Goal
We want to create events from the aggregations in order to leverage the aggregations in the PQL and MQA models. These events will have the following format for example: email_at_least_Y_active_days_last_30_days / account_at_least_10_active_users_last_60_days / email_log_in_at_least_5_times_last_30_days.
The goal is to identify a few key turning points in the customer journey. Those frequencies of user / account activities most associated with conversion will be found by running a frequency analysis.
Frequency analysis
Very often, the most active is a user or an account and the higher the correlation with conversion. Though this is true, this is not very actionable in a scoring model since a tiny part of the population can be considered very active. Then, how does the rest and majority of the population get differentiated?
What we want is actually to split the population you identify using metrics that best separate the people who are likely to convert and the ones who are not likely to convert.
The graphs below will help you identify the optimal number(s) of occurrences to monitor to best separate the people who are likely to convert and the ones who are not likely to convert, based on the aggregation you’ve selected. The recommendation will be to create an aggregated event(s) for those optimal number(s) of occurrences. Those will be the ones with the highest correlation strength factor.

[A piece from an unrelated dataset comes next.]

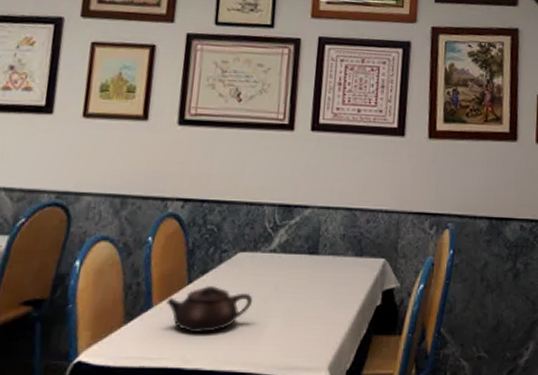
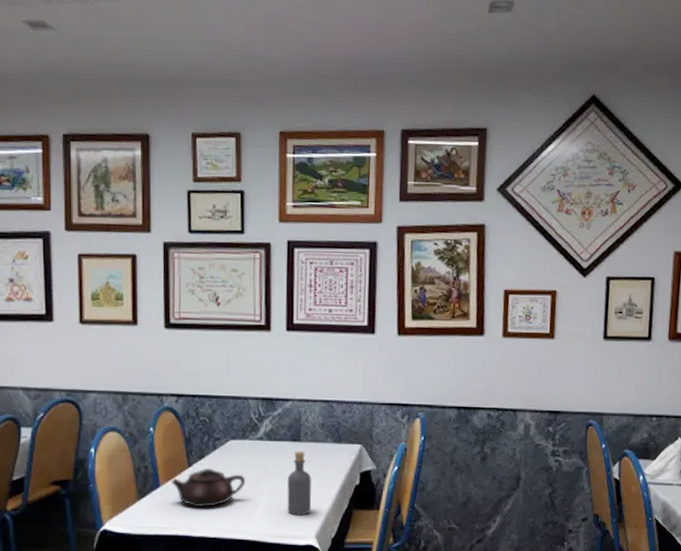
bottle: none [297,266,328,343] -> present [287,451,311,516]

More statistical explanations
As explained in the part above, the conversion rate is not the best metric to look at in order to perform this frequency analysis since it is highlighting the correlation with conversion without taking into account the coverage of this insight among the population. The phi score is an association score and the metric used in the graph below. You can think about it as a correlation strength.
It ranges from −1 to +1, with negative numbers representing negative relationships, zero representing no relationship, and positive numbers representing positive relationships.
In the first case above, most people who did X converted. But not doing X does not imply you will not convert! The Phi score will be closed to 0.
In the second case above, most people who converted did X. But it does not mean that doing X implies you will convert. The Phi score will be closed to 0.
In the third case above, There is a strong correlation between doing X and converting. This is what we are looking for! The Phi score will be closed to 1.